Lloyd's List reported in April 1798 that Enterprize, Jackson, master, had run into a frigate while Enterprize was sailing from Demerara to Liverpool, and would have to stop in Tortola to repair.

| Year | Master | Owner | Trade | Source & notes |
|---|---|---|---|---|
| 1798 | E.Jackson John Brine | G.Case | Liverpool–Africa | LR; repairs 1796 |

2nd slave voyage (1798–1799): Captain John Brine acquired a letter of marque on 25 June 1798. Enterprize sailed from Liverpool on 15 August, bound for West Africa. She acquired slaves at Angola and sailed from Africa on 14 April 1799. She arrived at St Kitts on 13 May with 348 slaves. She sailed from St Kitts on 16 June, stopped in Antigua, and arrived back at Liverpool on 22 August. She had left Liverpool with 36 crew members and had suffered nine crew deaths on her voyage.

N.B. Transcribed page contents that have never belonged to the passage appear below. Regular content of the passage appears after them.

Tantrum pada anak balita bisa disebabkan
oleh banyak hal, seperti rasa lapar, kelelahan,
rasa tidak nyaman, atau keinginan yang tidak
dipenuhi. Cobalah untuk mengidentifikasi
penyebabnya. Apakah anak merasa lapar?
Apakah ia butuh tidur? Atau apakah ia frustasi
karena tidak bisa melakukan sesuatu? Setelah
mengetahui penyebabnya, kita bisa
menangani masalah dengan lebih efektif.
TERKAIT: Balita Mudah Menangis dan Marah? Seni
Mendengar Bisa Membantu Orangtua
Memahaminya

| Year | Master | Owner | Trade | Source & notes |
|---|---|---|---|---|
| 1800 | John Brine H.Booth | G.Case | Liverpool–Africa | LR; repairs 1796 |

3rd slave voyage (1800–1801): Captain Henry Booth acquired a letter of marque on 11 April 1800. Enterprize sailed from Liverpool on 6 May. She acquired her slaves at Bonny and arrived at Suriname on 15 June 1801 with 232 slaves.

==Loss==
Lloyd's List reported that Enterprize, from Africa, had been wrecked at Surinam. Her crew were rescued. She had run aground. Part of her cargo was brought back to Suriname.